One of the many questions in the human risk assessment of metallic engineered nanomaterials (ENM) such as silver ENM is whether these ENM dissolve in the gastrointestinal (GI) system or are absorbed and translocated to organs and tissues as intact nanoparticles. It is difficult to elucidate this question as in situ measurement of silver ENM is still hampered by technical difficulties, but also because silver nanoparticles can be formed in vivo after exposure to silver salts. To tackle these difficulties, we compared the tissue distribution of orally administered silver ENM with the tissue distribution pattern of silver ENM and a silver salt that were administered by intravenous (IV) injection.
Female rats were exposed to a single dose of NM-300K, consisting of silver nanoparticles with a mean diameter <20 nm, or to AgNO3. The rats were treated either by oral gavage or by IV injection. During a 24-hour period, urine and feces were collected. After 24 hours, selected tissues were sampled and total Ag concentrations were measured by ICP-MS.
After treatment by IV injection with the silver salt, largest Ag concentrations were found in the liver, spleen and pancreas, and Ag was largely excreted (32% of administered dose) via urine and feces. After IV injection with NM-300K, largest Ag concentrations were found in the spleen, and <1% of the administered dose was excreted via urine and feces. This demonstrates that NM-300K, once present systemically, is circulated as particles and solubilization is limited.

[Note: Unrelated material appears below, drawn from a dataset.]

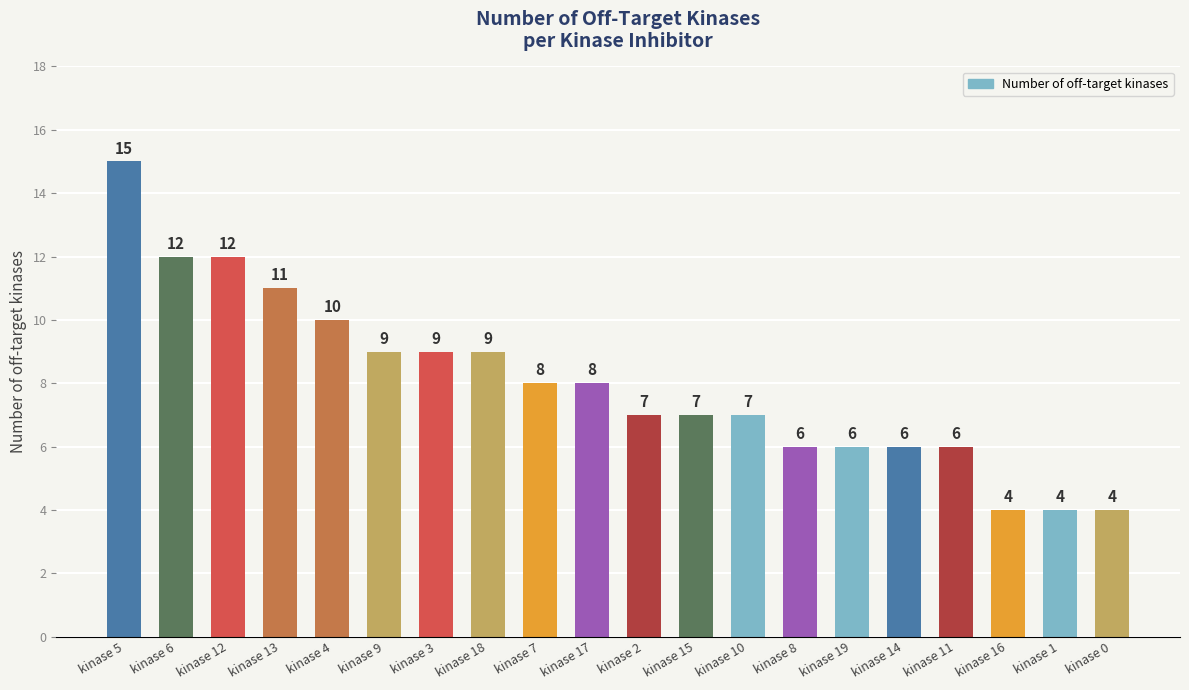

What is the value of the 11th bar from the left?

7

After treatment of the animals by oral gavage there was a low absorption of Ag, the absorption after treatment with NM-300K being 10-fold lower than after treatment with AgNO3. As there is a certain amount of soluble Ag present in the administered NM-300K dispersion (~3%), the tissue concentrations were normalized for the soluble Ag dose. After this normalization, the Ag concentrations in tissues after exposure to NM-300K were up to 17 times larger than after exposure to AgNO3. This might indicate that either an additional fraction of NM-300K has been solubilized in the GI tract, or that NM-300K is partially taken up as intact nanoparticles. The Ag distribution pattern in the tissues after treatment with NM-300K resembled, however, more that of ionic Ag after IV injection than that of NM-300K after IV injection. This suggests that it is more likely that NM-300K is partially dissolved in the GI tract and subsequently absorbed and excreted via urine and feces.